I am given the following: $$ Let f:\mathbb{R} \to \mathbb{R} \text{ be uniformly continuous on } \mathbb{R}. \text{ Assume that for every rational } x \in (0,1), \lim_{n\to \infty}{f(n+x)} = 0. \text{ Prove} \lim_{n\to\infty}f(n) = 0. $$
My first idea is to use definition of limits, but I odnt see how the uniform continuity or the rational number x factors into the argument. Firstly isn't it true that for any real number $x$ if $\lim_{n\to\infty}{f(n+x)} = 0 $ implies $\lim_{n\to\infty}{f(x)} = 0$. Am I misunderstanding something here?
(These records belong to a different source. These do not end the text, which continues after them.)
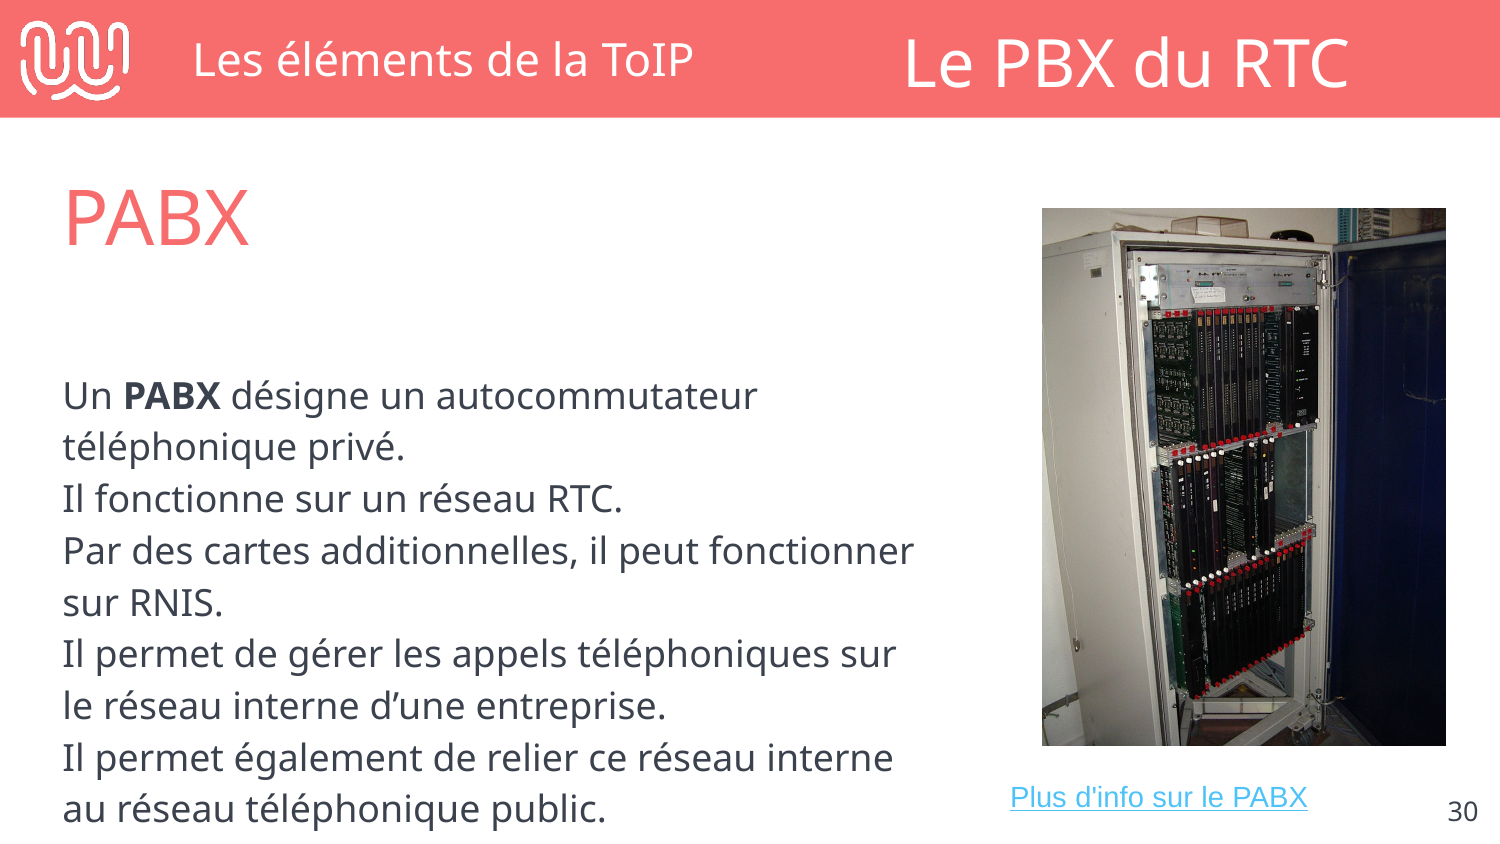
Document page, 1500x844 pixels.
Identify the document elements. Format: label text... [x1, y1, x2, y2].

picture [20, 20, 134, 101]
title Les éléments de la ToIP [192, 0, 896, 118]
list Un PABX désigne un autocommutateur téléphonique privé. Il fonctionne sur un réseau RTC. Par des cartes additionnelles, il peut fonctionner sur RNIS. Il permet de gérer les appels téléphoniques sur le réseau interne d’une entreprise. Il permet également de relier ce réseau interne au réseau téléphonique public. [62, 351, 918, 844]
picture [1041, 207, 1446, 747]
text_box Plus d'info sur le PABX [995, 763, 1336, 829]
title PABX [62, 168, 1452, 256]
subtitle Le PBX du RTC [902, 31, 1479, 91]
slide_number ‹#› [1403, 779, 1494, 844]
It isn't true without uniform continuous. Take, for example, $f$ such that $$f(x) = \begin{cases} n \cdot (x - n - \frac{1}{n}),& x \in [n + \frac{1}{n}, n + \frac{2}{n}]\\ n \cdot (n + \frac{3}{n} - x),& x \in (n + \frac{2}{n}, n + \frac{3}{n}]\\ 0& \text{otherwise} \end{cases}$$ The important part is that $f(n + \frac{2}{n}) = 1$, $f$ is continuous and for any $\varepsilon > 0$ for all significantly large $x$ we have $f(x) = 0$ if fraction part $\{x\}$ of $x$ is greater than $\varepsilon$.
Then we have $\lim\limits_{n \to \infty} f(n + x) = 0$ for any $x$: if $x = 0$ then just $f(x + n) = 0$, otherwise $f(x + n) = 0$ if $n > \frac{10}{\{x\}}$.
We need some kind of "uniformity" of this limit with respect to $x$: we need to be able choose $N$ s.t. $f(x + n) < \varepsilon$ if $n > N$ independently of $x$. $f$ been uniformly continuous is enough.
Indeed, let us fix some $\varepsilon > 0$. We will need to find $X$ s.t. for any $x > X$ we have $|f(x)| < \varepsilon$.
As $f$ is uniformly continous, for some $k$ we have $|f(x) - f(y)| < \frac{\varepsilon}{2}$ for any $x$, $y$ s.t. $|x - y| < \frac{1}{k}$.
Now, let us choose some $N_i$ for $i=1,\ldots,k$ s.t. for any $i$ for any $n > N_i$ we have $|f(n + \frac{i}{k})| < \frac{\varepsilon}{2}$.
We can take $N = \max(N_1, \ldots, N_k)$ as our $X$. Indeed, let us take some $x > N$. Choose some $m, n \in \mathbb{N}$ s.t. $m > N$, $n < k$ and $x \in [m + \frac{n}{k}; m + \frac{n + 1}{k})$.
Now we have $|f(x)| = |f(x) - f(m + \frac{n}{k}) + f(m + \frac{n}{k})| \leqslant |f(x) - f(m + \frac{n}{k})| + |f(\frac{n}{k})| \leqslant \frac{\varepsilon}{2} + \frac{\varepsilon}{2} = \varepsilon$.
Intuitively, uniform continuity allows us to choose some finite number of points $\{a_1, \ldots, a_n\}$ on $[0; 1]$ s.t. any real number $x$ can be approximated with some $a_i + n$, and values of $f(x)$ and $f(a_i + n)$ will be close - so that if $f(a_i + n)$ is small, so is $f(x)$.